Instruction: Present every line of the material below as a Markdown table with a numbered column headed No. and a column headed Text, skipping any blank lines. Omit the pictures from your answer.

--

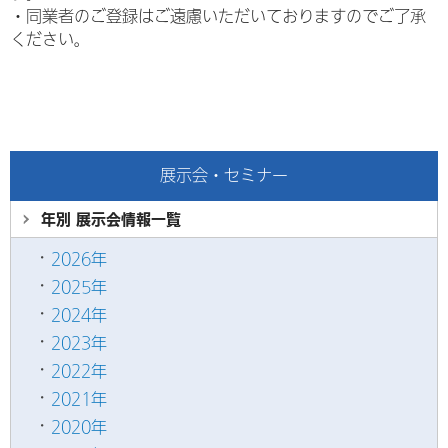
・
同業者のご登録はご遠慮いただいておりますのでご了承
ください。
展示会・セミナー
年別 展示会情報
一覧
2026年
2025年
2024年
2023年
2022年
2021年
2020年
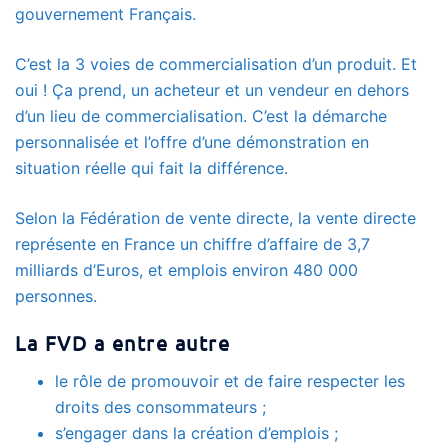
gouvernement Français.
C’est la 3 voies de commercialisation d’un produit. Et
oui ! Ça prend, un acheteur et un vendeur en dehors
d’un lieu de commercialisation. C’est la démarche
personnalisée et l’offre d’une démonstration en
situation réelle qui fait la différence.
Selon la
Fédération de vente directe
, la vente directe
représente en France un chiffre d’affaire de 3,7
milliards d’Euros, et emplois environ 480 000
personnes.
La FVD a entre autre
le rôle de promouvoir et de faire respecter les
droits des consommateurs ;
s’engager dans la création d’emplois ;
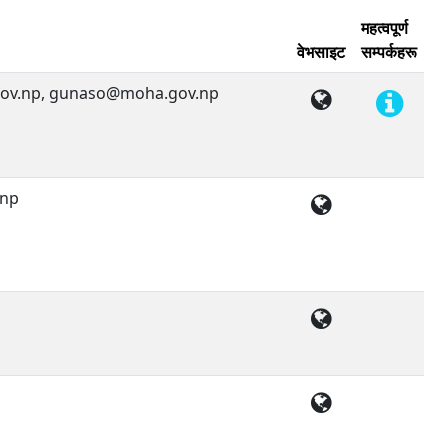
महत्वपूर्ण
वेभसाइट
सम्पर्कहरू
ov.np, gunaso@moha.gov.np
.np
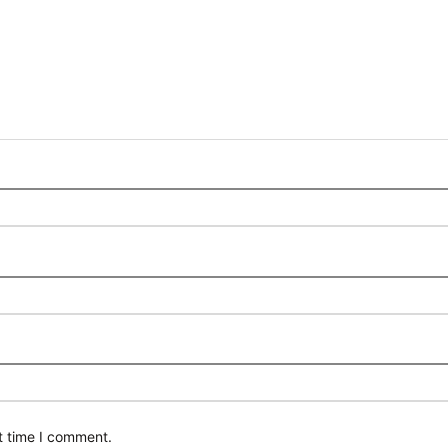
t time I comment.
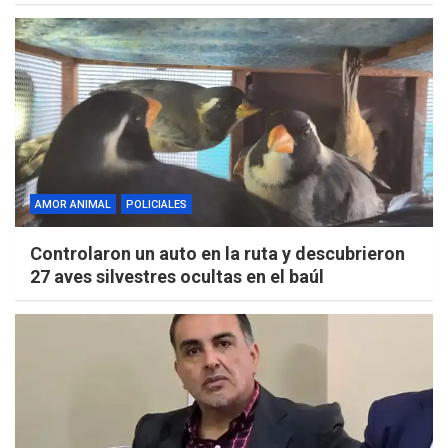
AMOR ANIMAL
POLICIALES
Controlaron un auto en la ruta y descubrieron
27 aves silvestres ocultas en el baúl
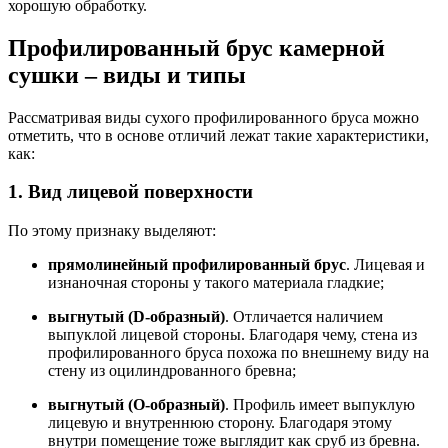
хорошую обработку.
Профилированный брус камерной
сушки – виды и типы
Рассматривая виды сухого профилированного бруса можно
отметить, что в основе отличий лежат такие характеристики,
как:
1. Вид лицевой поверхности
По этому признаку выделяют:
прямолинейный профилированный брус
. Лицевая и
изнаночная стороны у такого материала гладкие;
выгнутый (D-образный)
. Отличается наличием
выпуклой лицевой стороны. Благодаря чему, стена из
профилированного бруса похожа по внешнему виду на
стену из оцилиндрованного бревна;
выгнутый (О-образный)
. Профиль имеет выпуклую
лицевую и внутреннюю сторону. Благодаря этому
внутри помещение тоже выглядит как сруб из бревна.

--

Task response:
| No. | Text |
|---|---|
| 1 | ・ |
| 2 | 同業者のご登録はご遠慮いただいておりますのでご了承 |
| 3 | ください。 |
| 4 | 展示会・セミナー |
| 5 | 年別 展示会情報 |
| 6 | 一覧 |
| 7 | 2026年 |
| 8 | 2025年 |
| 9 | 2024年 |
| 10 | 2023年 |
| 11 | 2022年 |
| 12 | 2021年 |
| 13 | 2020年 |
| 14 | gouvernement Français. |
| 15 | C’est la 3 voies de commercialisation d’un produit. Et |
| 16 | oui ! Ça prend, un acheteur et un vendeur en dehors |
| 17 | d’un lieu de commercialisation. C’est la démarche |
| 18 | personnalisée et l’offre d’une démonstration en |
| 19 | situation réelle qui fait la différence. |
| 20 | Selon la |
| 21 | Fédération de vente directe |
| 22 | , la vente directe |
| 23 | représente en France un chiffre d’affaire de 3,7 |
| 24 | milliards d’Euros, et emplois environ 480 000 |
| 25 | personnes. |
| 26 | La FVD a entre autre |
| 27 | le rôle de promouvoir et de faire respecter les |
| 28 | droits des consommateurs ; |
| 29 | s’engager dans la création d’emplois ; |
| 30 | महत्वपूर्ण |
| 31 | वेभसाइट |
| 32 | सम्पर्कहरू |
| 33 | ov.np, gunaso@moha.gov.np |
| 34 | .np |
| 35 | t time I comment. |
| 36 | AMOR ANIMAL |
| 37 | POLICIALES |
| 38 | Controlaron un auto en la ruta y descubrieron |
| 39 | 27 aves silvestres ocultas en el baúl |
| 40 | хорошую обработку. |
| 41 | Профилированный брус камерной |
| 42 | сушки – виды и типы |
| 43 | Рассматривая виды сухого профилированного бруса можно |
| 44 | отметить, что в основе отличий лежат такие характеристики, |
| 45 | как: |
| 46 | 1. Вид лицевой поверхности |
| 47 | По этому признаку выделяют: |
| 48 | прямолинейный профилированный брус |
| 49 | . Лицевая и |
| 50 | изнаночная стороны у такого материала гладкие; |
| 51 | выгнутый (D-образный) |
| 52 | . Отличается наличием |
| 53 | выпуклой лицевой стороны. Благодаря чему, стена из |
| 54 | профилированного бруса похожа по внешнему виду на |
| 55 | стену из оцилиндрованного бревна; |
| 56 | выгнутый (О-образный) |
| 57 | . Профиль имеет выпуклую |
| 58 | лицевую и внутреннюю сторону. Благодаря этому |
| 59 | внутри помещение тоже выглядит как сруб из бревна. |